Time-tested automated trading systems
Understanding the depth of information you can extract from viewing a Bitcoin price candlestick is important for many strategies. However, using this approach to improve how your bots perform is an even greater idea which works exclusively in the crypto market. Using your analytical skills to predict the next trend will help you find the right moment to activate some of your bots.
Which automated trading systems should you use?
- DCA buying is the main approach adopted by experienced BTC enthusiasts. The abbreviation stands for Distributed Cost Average which is a time-tested system of acquiring assets at a lower price by splitting your order into multiple market positions during a downtrend. This ATS can run in the background and slowly buy assets to increase the size of your portfolio.
- GRID bots are excellent for people who are looking for ways to build a source of passive income. You don’t need to learn how cryptocurrency candlestick charts work to make this system work, but it is a good idea to use your technical analysis skills to search for good moments to launch the GRID system. It is a bot that follows the DCA method, but also places take-profits and stop-losses strategically for each individual orders forming a net or grid of orders on the price chart.
- Arbitrage is an excellent method of making money with a high degree of certainty. While opportunities for arbitrage do not appear frequently, you can use bots to make them buy low and sell high automatically. Arbitrage can be done using different assets on the same platform (triangular arbitrage), the same asset on different platforms (intermarket arbitrage), or even on groups of correlated assets (statistical arbitrage).
Using automation is a great way to create a balanced portfolio with different tools providing various levels of expected profitability and risk. The use of automation is intrinsically connected to technical analysis since you need a good system to generate signals for your bots. However, it also means that you must understand technical analysis on a deep level which means excellently reading candle sticks!

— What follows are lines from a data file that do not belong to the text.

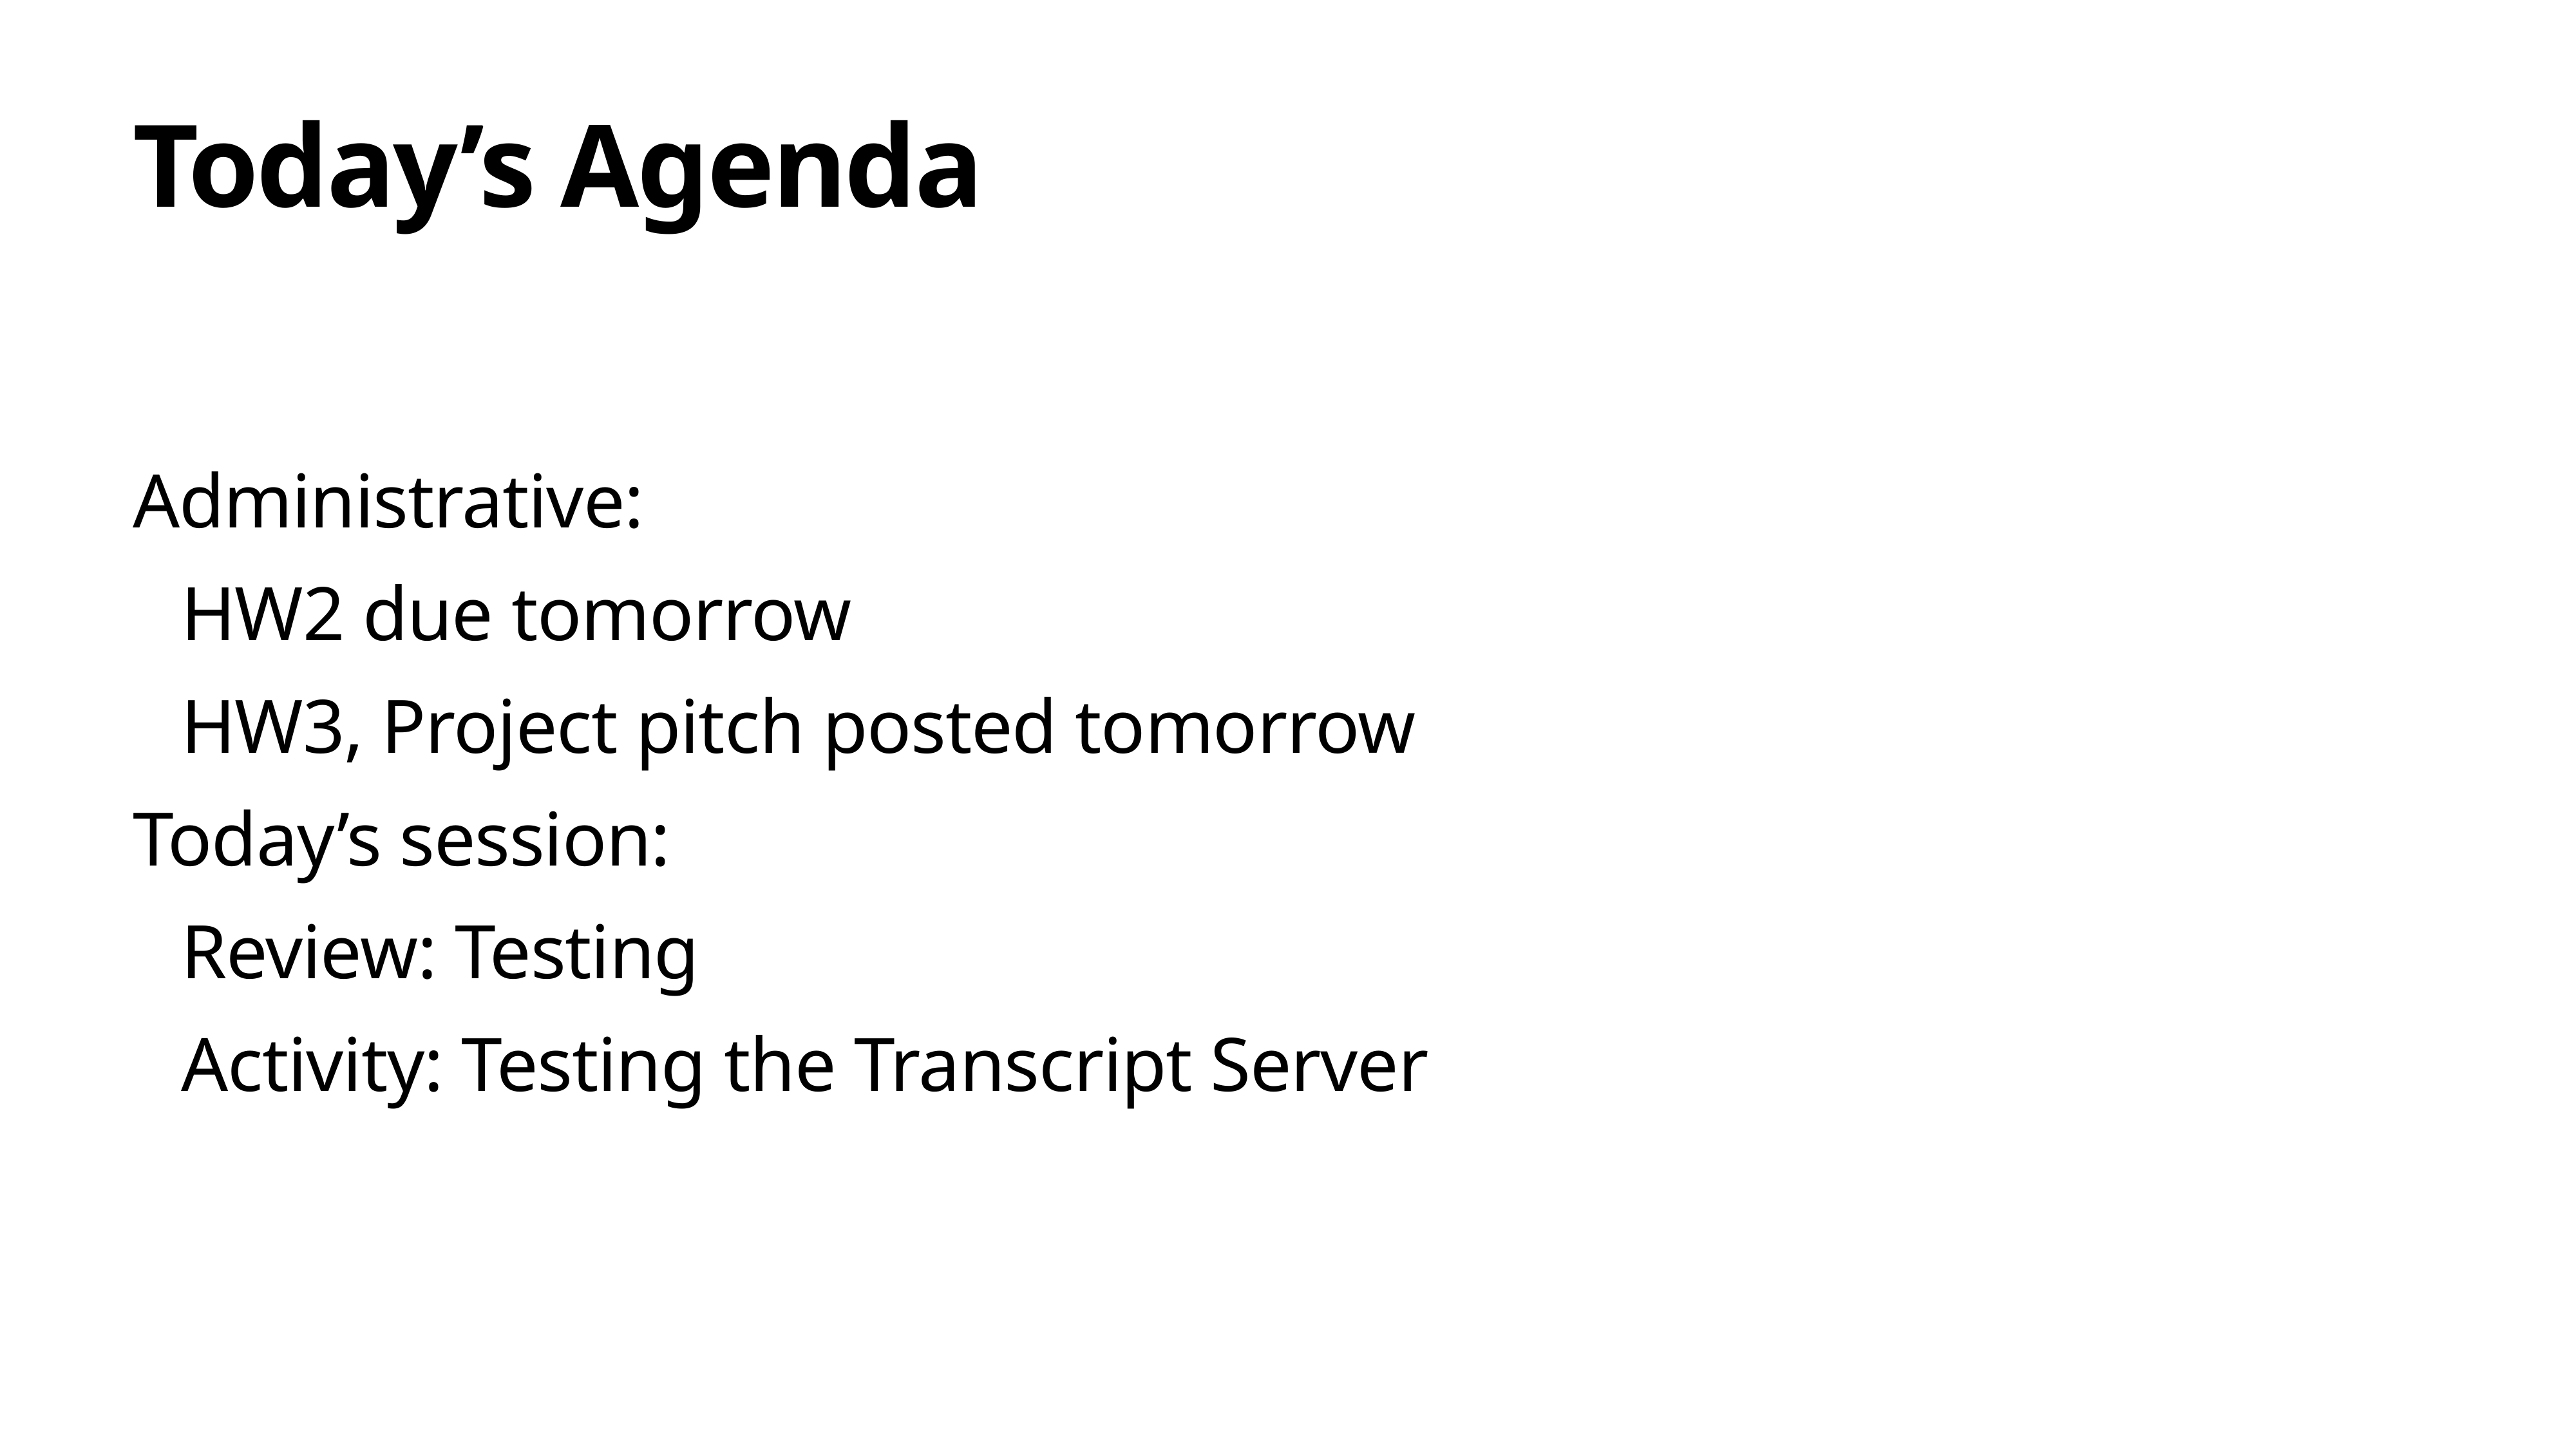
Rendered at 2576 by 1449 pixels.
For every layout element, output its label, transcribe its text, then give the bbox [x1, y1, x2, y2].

title Today’s Agenda [127, 113, 2449, 266]
list Administrative: HW2 due tomorrow HW3, Project pitch posted tomorrow Today’s session: Review: Testing Activity: Testing the Transcript Server [127, 448, 2449, 1321]
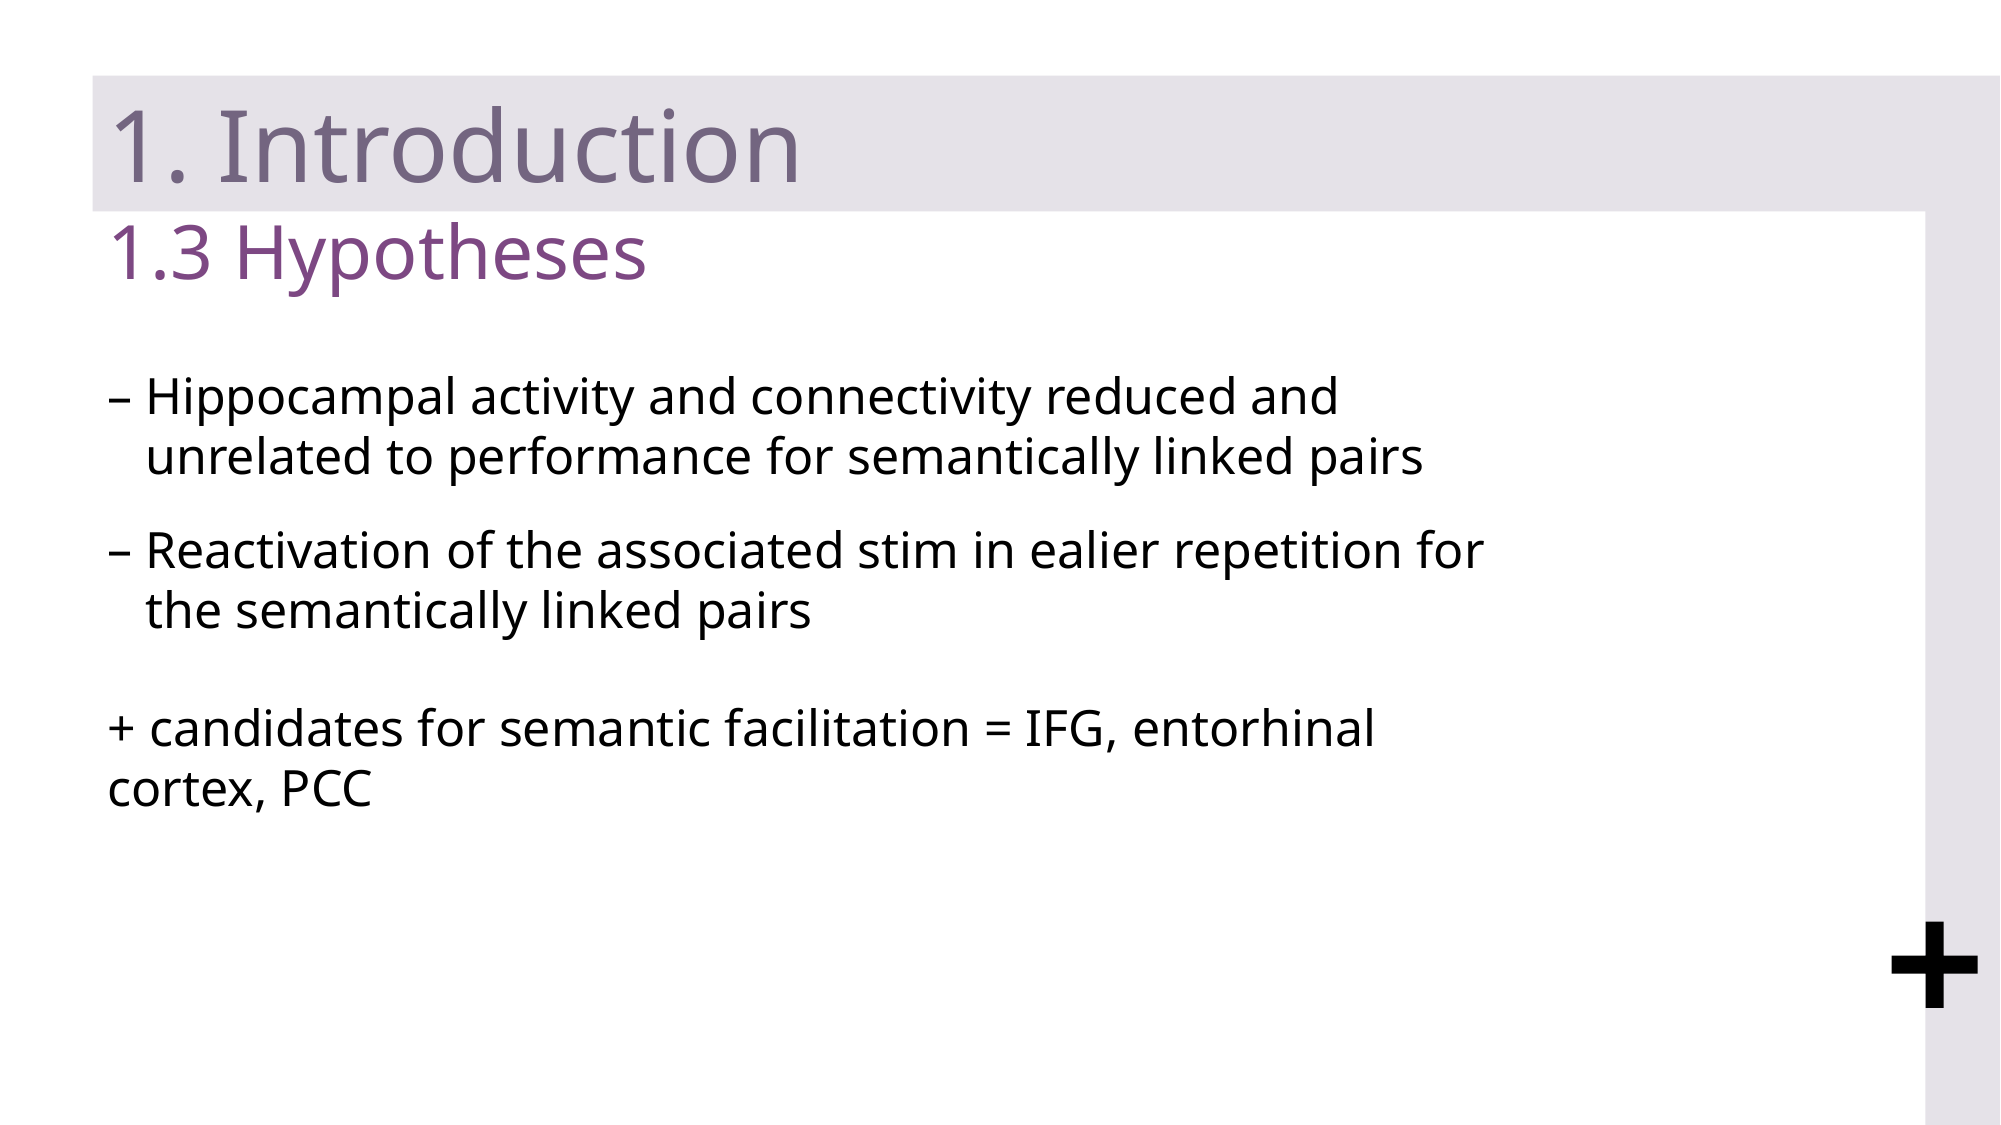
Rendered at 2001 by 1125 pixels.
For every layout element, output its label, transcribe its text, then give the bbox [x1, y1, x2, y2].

text_box 1.3 Hypotheses [92, 212, 1449, 334]
text_box 1. Introduction [92, 75, 2000, 212]
list Hippocampal activity and connectivity reduced and unrelated to performance for semantically linked pairs Reactivation of the associated stim in ealier repetition for the semantically linked pairs + candidates for semantic facilitation = IFG, entorhinal cortex, PCC [92, 357, 1547, 990]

While building your portfolio and including different types of asset types and financial products in it, you need to continuously monitor the situation in the market. The easiest way to do it is to have multiple price charts open at all times and looking at candles to analyze the price dynamic. Only after mastering the skill of reading candlesticks in crypto, you can start focusing on other tasks.
The thought process must be instant and never take more than just a couple of glances to provide you with enough context to make an informed investment decision or verify a signal from your trading system. While it may seem unachievable for novices, it just requires some time and dedication to reach this level of awareness.
The main takeaway
The art of reading candlestick charts is something that must be learned and perfected by all retail traders and investors who want to focus on dealing with assets directly. This centuries-old method of monitoring prices is quite useful and provides valuable insights to all participants of the market. If you want to make informed decisions and optimize your investment game, learn how to read candlesticks and use technical indicators!